Constructor cannot be applied to given types?

Question

I have the following Java code:

public class WeirdList {
    /** The empty sequence of integers. */
    /*ERROR LINE */ public static final WeirdList EMPTY = new WeirdList.EmptyList();

    /** A new WeirdList whose head is HEAD and tail is TAIL. */
    public WeirdList(int head, WeirdList tail) {
        headActual = head;
        tailActual = tail;
    }
    /** Returns the number of elements in the sequence that
     *  starts with THIS. */
    public int length() {
        return 1 + this.tailActual.length();
    }

    /** Apply FUNC.apply to every element of THIS WeirdList in
     *  sequence, and return a WeirdList of the resulting values. */
    public WeirdList map(IntUnaryFunction func) {
        return new WeirdList(func.apply(this.headActual), this.tailActual.map(func));
    }

    /** Print the contents of THIS WeirdList on the standard output
     *  (on one line, each followed by a blank).  Does not print
     *  an end-of-line. */
    public void print() {
        System.out.println(this.headActual);
        this.tailActual.print();
    }

    private int headActual;
    private WeirdList tailActual;
    private static class EmptyList extends WeirdList {

        public int length() {
            return 0;
        }
        public EmptyList map(IntUnaryFunction func) {
            return new EmptyList();
        }
        public void print() {
            return;
        }
}

And I keep getting the error: "constructor cannot be applied to given type"... Does that mean the subclass of the superclass must have the same number of parameters in the constructor as the superclass? I've been banging my head against the wall for an hour.

Answer 1

A subclass does not have to have any constructor with "the same number of parameters in the constructor as the superclass", but it does have to call some of its superclass' constructors from its own constructor.

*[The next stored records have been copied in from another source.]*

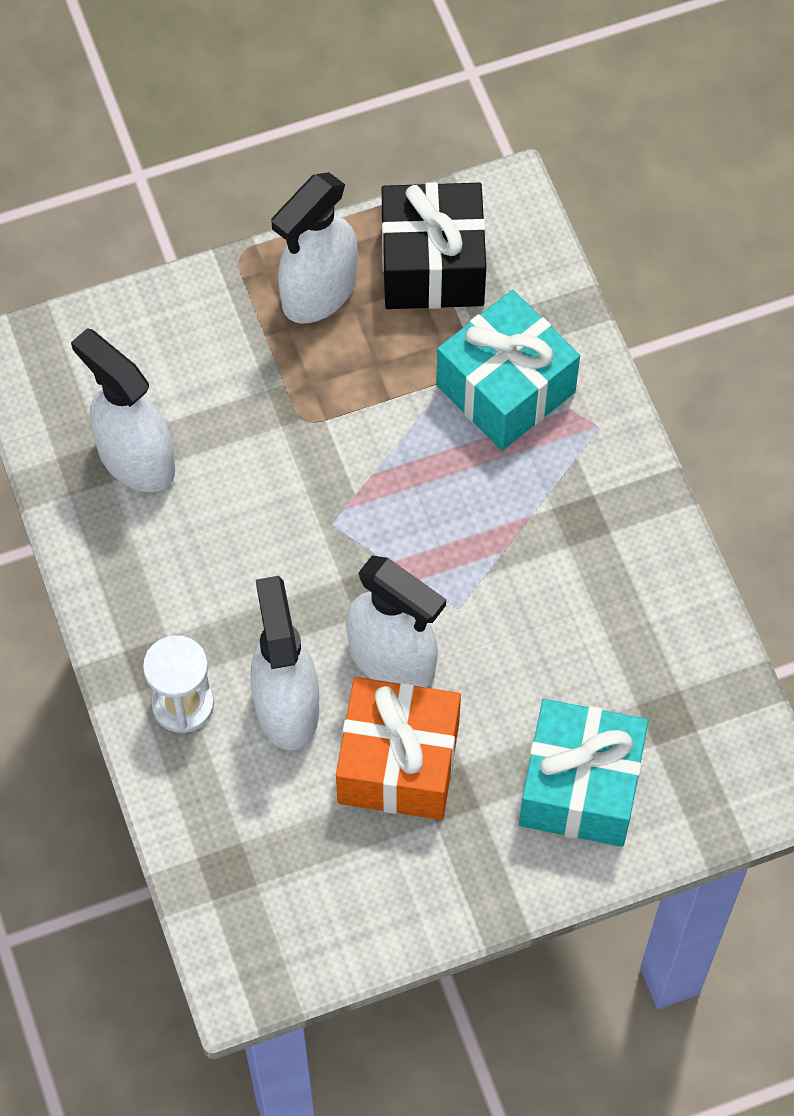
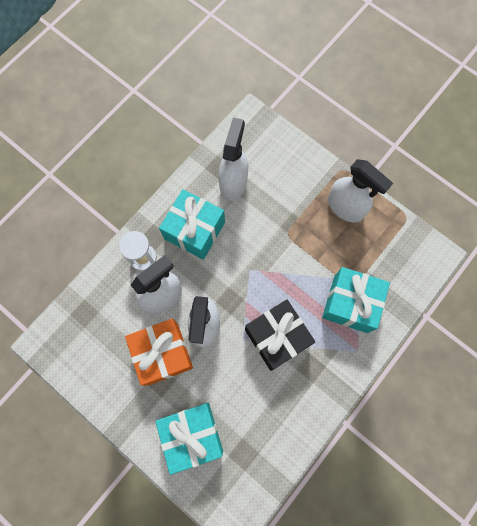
camera: 60 degrees right, 10 degrees up
(189, 581) = (194, 230): none -> turquoise gift
(318, 292) = (345, 207): white spray bottle -> white spray bottle turned 150 degrees counterclockwise
(432, 266) = (386, 243): black gift -> black gift (277, 337)

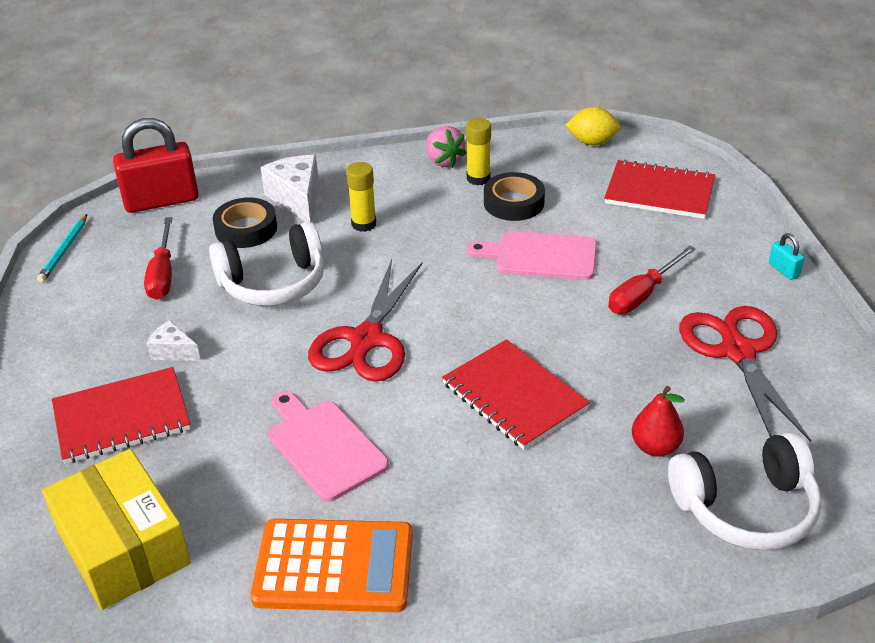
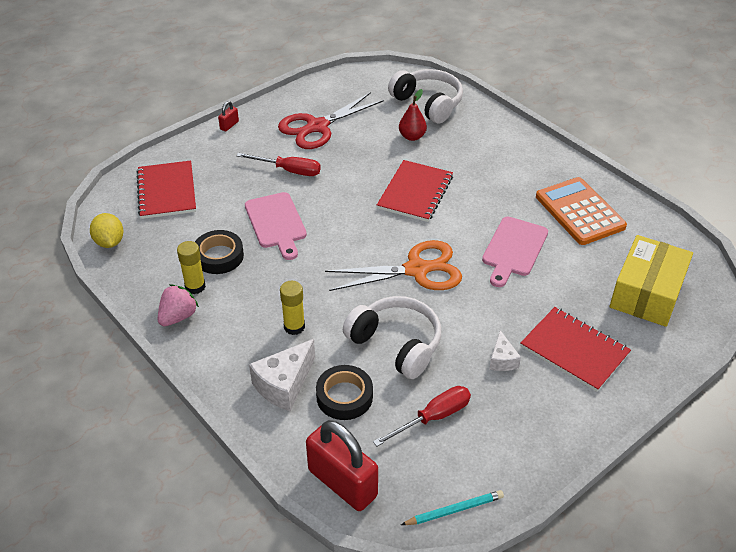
camera: 120 degrees left, 5 degrees up
(366, 339) = (416, 270): red scissors -> orange scissors
(783, 270) = (229, 125): turquoise padlock -> red padlock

If the superclass has a no-arg constructor, it is called by default if an explicit call to a superclass constructor is omitted or if the subclass has no explicit constructor at all (as is your case), but since your superclass does not have a no-arg constructor, compilation fails.

You could add something like this to your EmptyList:

private EmptyList() {
    super(0, null);
}

It may also be a better idea to have an abstract superclass that both of your classes inherit from, instead, but that's a choice.

Answer 2

You would need to add a no-arg constructor to WeirdList explicitly as EmptyList has a default no-arg constructor but it has no constructor in the superclass that it can call.